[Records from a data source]
↓↓↓

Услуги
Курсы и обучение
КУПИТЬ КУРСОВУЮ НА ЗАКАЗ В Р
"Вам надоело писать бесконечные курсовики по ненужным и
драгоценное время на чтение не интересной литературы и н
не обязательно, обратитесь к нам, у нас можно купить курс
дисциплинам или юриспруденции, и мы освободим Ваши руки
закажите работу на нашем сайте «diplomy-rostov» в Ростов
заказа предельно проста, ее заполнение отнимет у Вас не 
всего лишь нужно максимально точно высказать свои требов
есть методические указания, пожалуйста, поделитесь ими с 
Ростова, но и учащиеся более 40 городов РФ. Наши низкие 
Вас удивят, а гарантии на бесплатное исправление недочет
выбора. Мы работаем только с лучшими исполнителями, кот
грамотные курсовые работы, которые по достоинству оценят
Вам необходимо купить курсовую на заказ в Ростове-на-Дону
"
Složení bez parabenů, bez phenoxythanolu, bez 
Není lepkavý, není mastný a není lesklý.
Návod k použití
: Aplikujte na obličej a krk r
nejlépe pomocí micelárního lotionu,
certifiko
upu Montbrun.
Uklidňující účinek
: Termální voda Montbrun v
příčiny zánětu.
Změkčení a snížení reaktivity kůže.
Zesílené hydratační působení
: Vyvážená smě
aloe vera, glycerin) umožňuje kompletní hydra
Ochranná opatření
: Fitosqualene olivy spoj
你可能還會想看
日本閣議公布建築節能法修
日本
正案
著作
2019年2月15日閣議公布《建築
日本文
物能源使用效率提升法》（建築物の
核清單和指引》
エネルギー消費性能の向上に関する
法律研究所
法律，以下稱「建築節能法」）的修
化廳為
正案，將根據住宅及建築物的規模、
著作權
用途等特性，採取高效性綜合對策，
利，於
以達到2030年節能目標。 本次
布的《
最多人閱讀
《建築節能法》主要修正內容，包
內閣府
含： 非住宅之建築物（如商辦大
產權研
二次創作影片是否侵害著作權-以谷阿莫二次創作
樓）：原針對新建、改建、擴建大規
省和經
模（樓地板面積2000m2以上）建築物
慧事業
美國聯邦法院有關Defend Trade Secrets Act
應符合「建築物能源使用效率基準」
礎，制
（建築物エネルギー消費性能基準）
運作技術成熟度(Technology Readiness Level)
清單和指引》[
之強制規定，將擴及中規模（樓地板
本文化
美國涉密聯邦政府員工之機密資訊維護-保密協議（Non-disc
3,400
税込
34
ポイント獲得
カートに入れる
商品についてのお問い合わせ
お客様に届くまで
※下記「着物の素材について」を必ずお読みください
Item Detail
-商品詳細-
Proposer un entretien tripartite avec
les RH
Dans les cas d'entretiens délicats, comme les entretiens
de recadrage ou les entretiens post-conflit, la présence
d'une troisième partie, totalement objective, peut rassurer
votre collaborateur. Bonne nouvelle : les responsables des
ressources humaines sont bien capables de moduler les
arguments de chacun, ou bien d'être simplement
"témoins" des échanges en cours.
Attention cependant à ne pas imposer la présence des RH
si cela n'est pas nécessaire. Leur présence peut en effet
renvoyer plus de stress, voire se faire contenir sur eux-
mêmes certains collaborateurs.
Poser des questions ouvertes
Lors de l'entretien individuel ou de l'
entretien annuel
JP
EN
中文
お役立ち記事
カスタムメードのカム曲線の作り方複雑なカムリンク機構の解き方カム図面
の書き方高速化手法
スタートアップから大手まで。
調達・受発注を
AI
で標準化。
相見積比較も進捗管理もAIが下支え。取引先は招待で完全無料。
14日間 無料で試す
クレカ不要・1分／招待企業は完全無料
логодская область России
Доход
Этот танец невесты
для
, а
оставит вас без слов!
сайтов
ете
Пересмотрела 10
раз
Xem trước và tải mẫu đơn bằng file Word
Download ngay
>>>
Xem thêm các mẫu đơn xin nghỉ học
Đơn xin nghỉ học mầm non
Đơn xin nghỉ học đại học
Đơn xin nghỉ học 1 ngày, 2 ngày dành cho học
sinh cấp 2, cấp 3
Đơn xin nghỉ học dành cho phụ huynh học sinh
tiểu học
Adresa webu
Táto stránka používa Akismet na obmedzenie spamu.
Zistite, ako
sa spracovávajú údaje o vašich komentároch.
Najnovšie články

↑↑↑

Taking the entries above, write out exactly each line from the one holding "法律，以下稱「建築節能法」）的修" to the one holding "votre collaborateur. Bonne", both included, and stop there.

法律，以下稱「建築節能法」）的修
化廳為
正案，將根據住宅及建築物的規模、
著作權
用途等特性，採取高效性綜合對策，
利，於
以達到2030年節能目標。 本次
布的《
最多人閱讀
《建築節能法》主要修正內容，包
內閣府
含： 非住宅之建築物（如商辦大
產權研
二次創作影片是否侵害著作權-以谷阿莫二次創作
樓）：原針對新建、改建、擴建大規
省和經
模（樓地板面積2000m2以上）建築物
慧事業
美國聯邦法院有關Defend Trade Secrets Act
應符合「建築物能源使用效率基準」
礎，制
（建築物エネルギー消費性能基準）
運作技術成熟度(Technology Readiness Level)
清單和指引》[
之強制規定，將擴及中規模（樓地板
本文化
美國涉密聯邦政府員工之機密資訊維護-保密協議（Non-disc
3,400
税込
34
ポイント獲得
カートに入れる
商品についてのお問い合わせ
お客様に届くまで
※下記「着物の素材について」を必ずお読みください
Item Detail
-商品詳細-
Proposer un entretien tripartite avec
les RH
Dans les cas d'entretiens délicats, comme les entretiens
de recadrage ou les entretiens post-conflit, la présence
d'une troisième partie, totalement objective, peut rassurer
votre collaborateur. Bonne nouvelle : les responsables des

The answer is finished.